Desde que os tanques e helicópteros russos atravessaram a fronteira ucraniana, nesta quinta, contudo, ele não repudiou a ação. Ou seja, sua última palavra ainda é de apoio ao Kremlin.

O Ministério das Relações Exteriores divulgou nota demonstrando "grave preocupação" e pedindo a "suspensão imediata das hostilidades", tomando o cuidado de não melindrar o governo russo - mesma tônica ensaboada das declarações do chanceler Carlos França que participou da live de Bolsonaro.

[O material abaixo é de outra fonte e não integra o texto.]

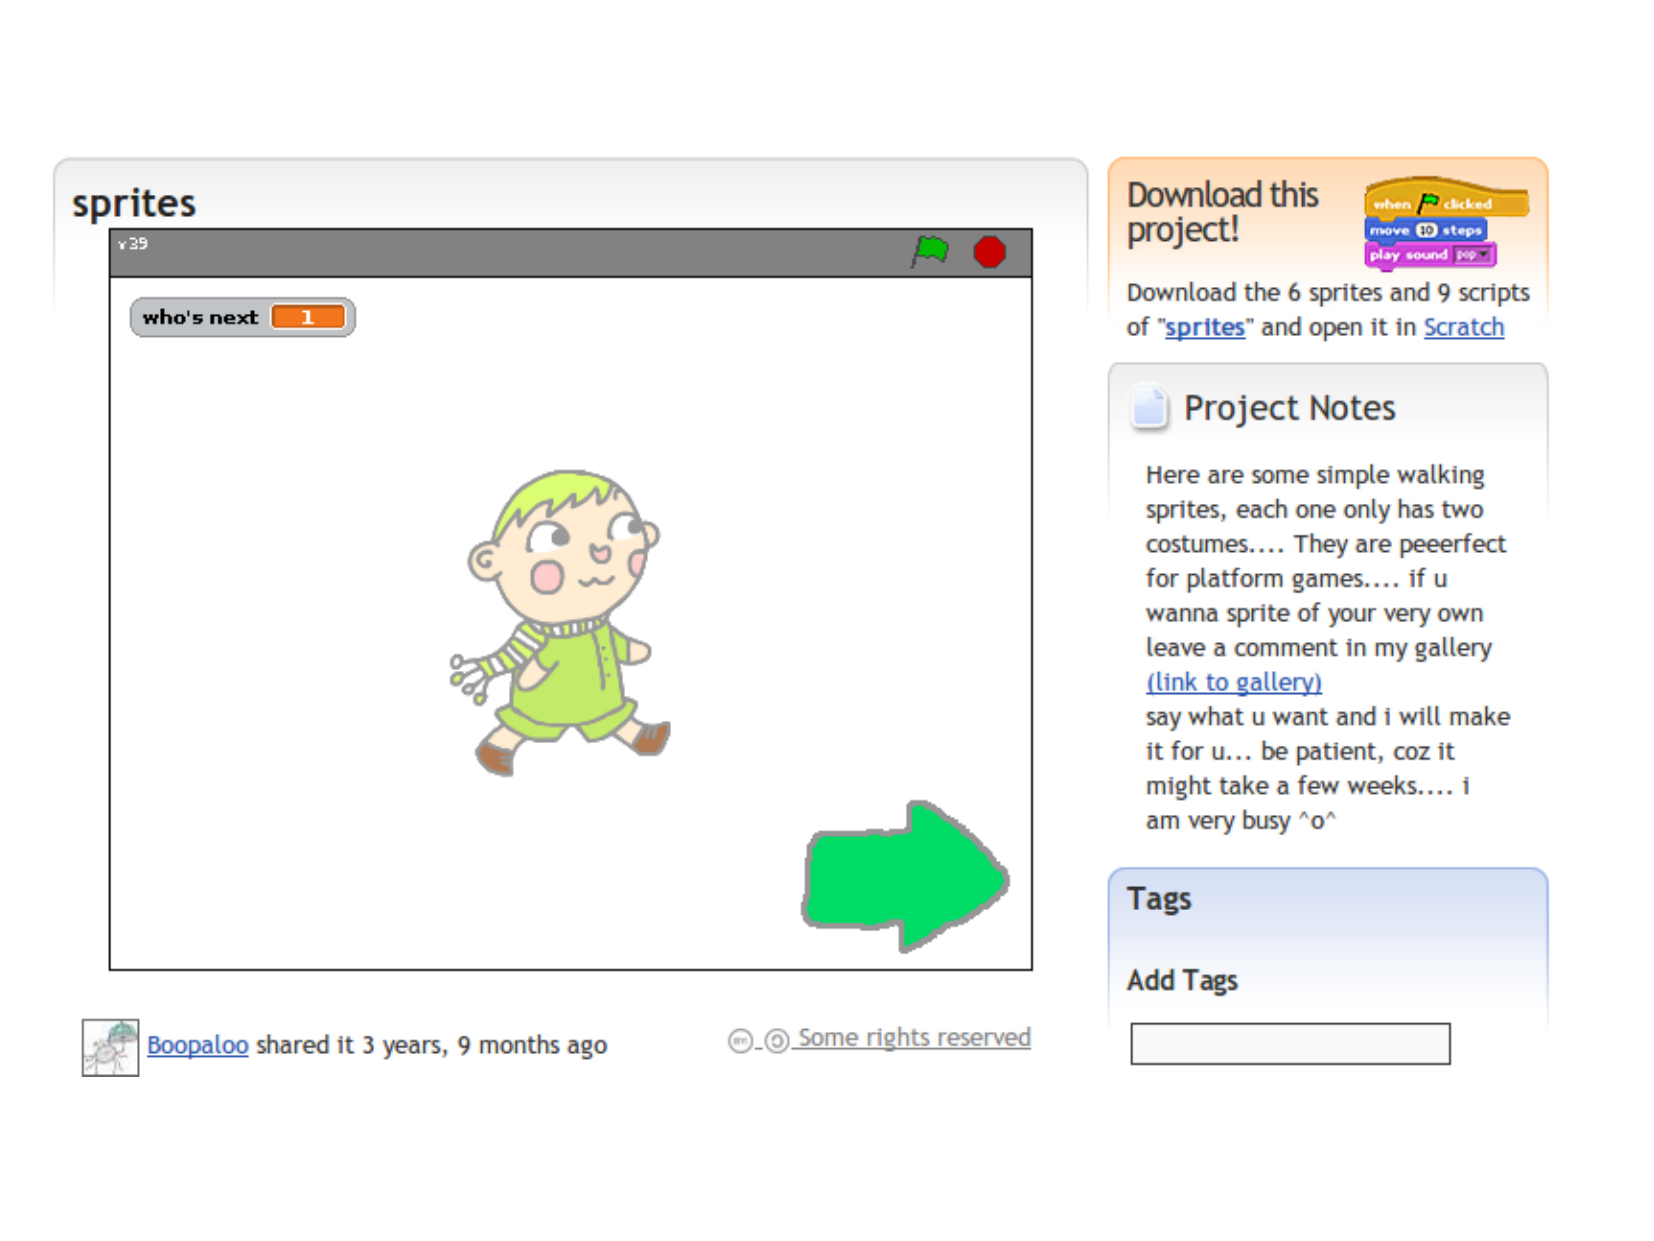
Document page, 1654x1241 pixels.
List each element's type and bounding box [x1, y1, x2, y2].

picture [44, 144, 1578, 1077]
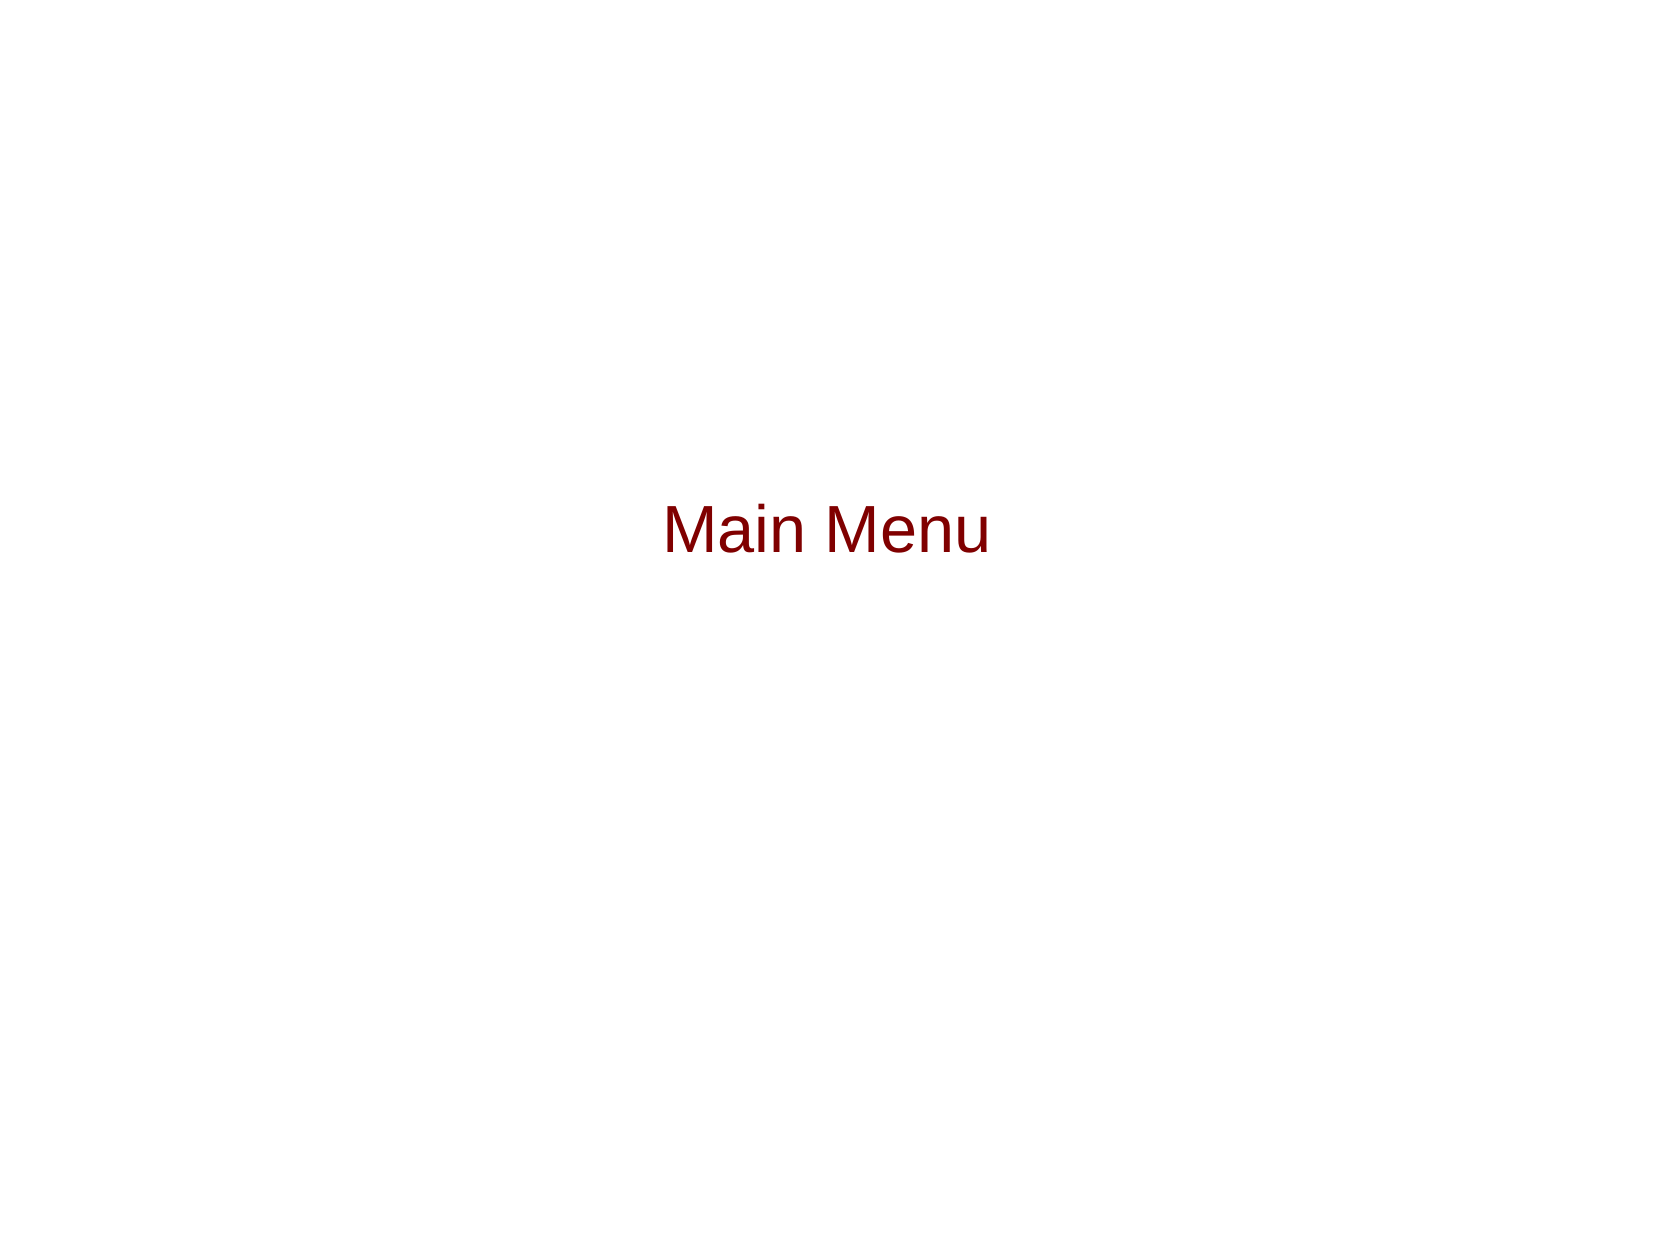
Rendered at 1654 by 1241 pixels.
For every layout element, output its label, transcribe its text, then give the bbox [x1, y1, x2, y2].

subtitle Main Menu [82, 49, 1571, 1010]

"O governo brasileiro acompanha com grave preocupação a deflagração de operações militares pela Federação da Rússia contra alvos no território da Ucrânia. O Brasil apela à suspensão imediata das hostilidades e ao início de negociações conducentes a uma solução diplomática para a questão", afirmou o Itamaraty.

Enquanto estava em campanha em Rio Preto, Bolsonaro subiu em um palanque para dizer que não cometeu erros na pandemia. As famílias de 500 mil das quase 647 mil mortes por covid-19 que poderiam ter sido evitadas, segundo cálculos do epidemiologista Pedro Hallal, da Universidade Federal de Pelotas, discordam dele.

Também se parabenizou pela geração de empregos, por mais que, apenas no último trimestre do ano passado, tenhamos voltado à 11,1% da população desempregada (12 milhões), mesma taxa do quarto trimestre de 2019 - ou seja, de antes da pandemia. E, convenhamos, esse número ainda é obsceno. Sem contar que a renda caiu 10,7% em relação ao mesmo período de 2020, sendo a pior renda média em dez anos de série histórica, segundo dados divulgados, nesta quinta (24), pelo IBGE.

E na capital paulista, Bolsonaro participou de inaugurações ao lado do prefeito Ricardo Nunes (MDB). Para que não ficasse dúvida que estava em campanha antecipada, atacou Lula, que está à sua frente nas pesquisas, em um discurso em que também usou o medo da volta de um comunismo que nunca esteve presente.

Nas redes sociais e na live, Bolsonaro afirmou estar empenhado em proteger os brasileiros que moram na Ucrânia. Empenho este que pode ser constatado pela foto que abre este texto, tirada nesta quinta, em Rio Preto.